▶ [Task to complete]
Output the data below in full, byte for byte. Nothing may differ.

Exercise input section start

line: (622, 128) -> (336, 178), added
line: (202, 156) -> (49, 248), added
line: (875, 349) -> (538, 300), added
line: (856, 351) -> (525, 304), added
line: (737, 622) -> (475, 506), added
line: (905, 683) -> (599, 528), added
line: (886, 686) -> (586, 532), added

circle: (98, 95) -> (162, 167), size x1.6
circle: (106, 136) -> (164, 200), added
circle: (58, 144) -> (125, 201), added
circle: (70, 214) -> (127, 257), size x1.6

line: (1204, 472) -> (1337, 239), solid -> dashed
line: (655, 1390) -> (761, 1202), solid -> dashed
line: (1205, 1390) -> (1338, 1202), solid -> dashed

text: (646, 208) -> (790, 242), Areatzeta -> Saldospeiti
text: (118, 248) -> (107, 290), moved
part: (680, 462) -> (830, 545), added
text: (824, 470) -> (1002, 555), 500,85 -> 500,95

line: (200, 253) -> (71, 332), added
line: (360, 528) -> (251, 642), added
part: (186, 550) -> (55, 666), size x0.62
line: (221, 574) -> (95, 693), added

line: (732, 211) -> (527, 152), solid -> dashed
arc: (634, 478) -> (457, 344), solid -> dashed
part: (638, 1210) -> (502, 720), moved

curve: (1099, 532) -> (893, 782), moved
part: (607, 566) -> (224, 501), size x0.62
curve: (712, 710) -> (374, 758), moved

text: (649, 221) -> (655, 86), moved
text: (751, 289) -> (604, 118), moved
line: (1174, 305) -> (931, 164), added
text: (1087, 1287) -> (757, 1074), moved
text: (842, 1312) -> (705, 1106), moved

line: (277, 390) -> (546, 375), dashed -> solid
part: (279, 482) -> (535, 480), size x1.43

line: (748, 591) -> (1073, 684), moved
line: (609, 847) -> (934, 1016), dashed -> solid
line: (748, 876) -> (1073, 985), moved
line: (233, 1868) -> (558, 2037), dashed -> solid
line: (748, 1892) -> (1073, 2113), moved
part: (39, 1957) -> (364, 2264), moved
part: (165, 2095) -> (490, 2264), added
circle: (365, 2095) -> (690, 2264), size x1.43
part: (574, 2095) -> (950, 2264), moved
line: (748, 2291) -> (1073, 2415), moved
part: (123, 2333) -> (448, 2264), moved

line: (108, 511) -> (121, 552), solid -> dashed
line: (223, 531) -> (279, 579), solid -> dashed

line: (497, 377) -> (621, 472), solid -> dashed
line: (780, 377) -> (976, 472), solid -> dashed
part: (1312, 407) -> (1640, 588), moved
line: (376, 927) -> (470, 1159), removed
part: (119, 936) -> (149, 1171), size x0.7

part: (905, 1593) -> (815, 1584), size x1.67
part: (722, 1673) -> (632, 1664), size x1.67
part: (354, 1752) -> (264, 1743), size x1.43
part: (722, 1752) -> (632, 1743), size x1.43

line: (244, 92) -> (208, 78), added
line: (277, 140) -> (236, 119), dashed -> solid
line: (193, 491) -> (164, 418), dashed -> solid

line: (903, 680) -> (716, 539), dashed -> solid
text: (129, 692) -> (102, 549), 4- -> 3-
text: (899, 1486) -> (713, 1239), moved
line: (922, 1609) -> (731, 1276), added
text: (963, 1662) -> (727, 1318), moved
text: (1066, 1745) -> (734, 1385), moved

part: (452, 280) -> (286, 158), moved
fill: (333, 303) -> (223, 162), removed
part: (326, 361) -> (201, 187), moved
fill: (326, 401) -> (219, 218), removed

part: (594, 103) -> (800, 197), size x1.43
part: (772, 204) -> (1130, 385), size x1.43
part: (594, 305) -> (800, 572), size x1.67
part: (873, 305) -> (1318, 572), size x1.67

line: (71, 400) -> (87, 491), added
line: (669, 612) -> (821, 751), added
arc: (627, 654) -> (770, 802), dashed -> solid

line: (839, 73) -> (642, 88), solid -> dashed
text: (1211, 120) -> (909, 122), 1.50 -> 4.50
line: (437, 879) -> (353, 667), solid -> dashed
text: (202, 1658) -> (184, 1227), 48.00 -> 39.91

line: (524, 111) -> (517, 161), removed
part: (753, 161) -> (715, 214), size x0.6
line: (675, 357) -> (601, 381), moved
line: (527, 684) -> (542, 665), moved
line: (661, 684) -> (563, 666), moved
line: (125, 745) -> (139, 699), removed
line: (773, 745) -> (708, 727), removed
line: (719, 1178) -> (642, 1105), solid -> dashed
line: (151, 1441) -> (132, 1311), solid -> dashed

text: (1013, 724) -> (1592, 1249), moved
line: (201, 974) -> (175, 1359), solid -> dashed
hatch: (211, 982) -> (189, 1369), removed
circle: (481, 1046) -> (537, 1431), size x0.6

Exercise input section end

▶ [Your response]
line: (622, 128) -> (336, 178), added
line: (202, 156) -> (49, 248), added
line: (875, 349) -> (538, 300), added
line: (856, 351) -> (525, 304), added
line: (737, 622) -> (475, 506), added
line: (905, 683) -> (599, 528), added
line: (886, 686) -> (586, 532), added

circle: (98, 95) -> (162, 167), size x1.6
circle: (106, 136) -> (164, 200), added
circle: (58, 144) -> (125, 201), added
circle: (70, 214) -> (127, 257), size x1.6

line: (1204, 472) -> (1337, 239), solid -> dashed
line: (655, 1390) -> (761, 1202), solid -> dashed
line: (1205, 1390) -> (1338, 1202), solid -> dashed

text: (646, 208) -> (790, 242), Areatzeta -> Saldospeiti
text: (118, 248) -> (107, 290), moved
part: (680, 462) -> (830, 545), added
text: (824, 470) -> (1002, 555), 500,85 -> 500,95

line: (200, 253) -> (71, 332), added
line: (360, 528) -> (251, 642), added
part: (186, 550) -> (55, 666), size x0.62
line: (221, 574) -> (95, 693), added

line: (732, 211) -> (527, 152), solid -> dashed
arc: (634, 478) -> (457, 344), solid -> dashed
part: (638, 1210) -> (502, 720), moved

curve: (1099, 532) -> (893, 782), moved
part: (607, 566) -> (224, 501), size x0.62
curve: (712, 710) -> (374, 758), moved

text: (649, 221) -> (655, 86), moved
text: (751, 289) -> (604, 118), moved
line: (1174, 305) -> (931, 164), added
text: (1087, 1287) -> (757, 1074), moved
text: (842, 1312) -> (705, 1106), moved

line: (277, 390) -> (546, 375), dashed -> solid
part: (279, 482) -> (535, 480), size x1.43

line: (748, 591) -> (1073, 684), moved
line: (609, 847) -> (934, 1016), dashed -> solid
line: (748, 876) -> (1073, 985), moved
line: (233, 1868) -> (558, 2037), dashed -> solid
line: (748, 1892) -> (1073, 2113), moved
part: (39, 1957) -> (364, 2264), moved
part: (165, 2095) -> (490, 2264), added
circle: (365, 2095) -> (690, 2264), size x1.43
part: (574, 2095) -> (950, 2264), moved
line: (748, 2291) -> (1073, 2415), moved
part: (123, 2333) -> (448, 2264), moved

line: (108, 511) -> (121, 552), solid -> dashed
line: (223, 531) -> (279, 579), solid -> dashed

line: (497, 377) -> (621, 472), solid -> dashed
line: (780, 377) -> (976, 472), solid -> dashed
part: (1312, 407) -> (1640, 588), moved
line: (376, 927) -> (470, 1159), removed
part: (119, 936) -> (149, 1171), size x0.7

part: (905, 1593) -> (815, 1584), size x1.67
part: (722, 1673) -> (632, 1664), size x1.67
part: (354, 1752) -> (264, 1743), size x1.43
part: (722, 1752) -> (632, 1743), size x1.43

line: (244, 92) -> (208, 78), added
line: (277, 140) -> (236, 119), dashed -> solid
line: (193, 491) -> (164, 418), dashed -> solid

line: (903, 680) -> (716, 539), dashed -> solid
text: (129, 692) -> (102, 549), 4- -> 3-
text: (899, 1486) -> (713, 1239), moved
line: (922, 1609) -> (731, 1276), added
text: (963, 1662) -> (727, 1318), moved
text: (1066, 1745) -> (734, 1385), moved

part: (452, 280) -> (286, 158), moved
fill: (333, 303) -> (223, 162), removed
part: (326, 361) -> (201, 187), moved
fill: (326, 401) -> (219, 218), removed

part: (594, 103) -> (800, 197), size x1.43
part: (772, 204) -> (1130, 385), size x1.43
part: (594, 305) -> (800, 572), size x1.67
part: (873, 305) -> (1318, 572), size x1.67

line: (71, 400) -> (87, 491), added
line: (669, 612) -> (821, 751), added
arc: (627, 654) -> (770, 802), dashed -> solid

line: (839, 73) -> (642, 88), solid -> dashed
text: (1211, 120) -> (909, 122), 1.50 -> 4.50
line: (437, 879) -> (353, 667), solid -> dashed
text: (202, 1658) -> (184, 1227), 48.00 -> 39.91

line: (524, 111) -> (517, 161), removed
part: (753, 161) -> (715, 214), size x0.6
line: (675, 357) -> (601, 381), moved
line: (527, 684) -> (542, 665), moved
line: (661, 684) -> (563, 666), moved
line: (125, 745) -> (139, 699), removed
line: (773, 745) -> (708, 727), removed
line: (719, 1178) -> (642, 1105), solid -> dashed
line: (151, 1441) -> (132, 1311), solid -> dashed

text: (1013, 724) -> (1592, 1249), moved
line: (201, 974) -> (175, 1359), solid -> dashed
hatch: (211, 982) -> (189, 1369), removed
circle: (481, 1046) -> (537, 1431), size x0.6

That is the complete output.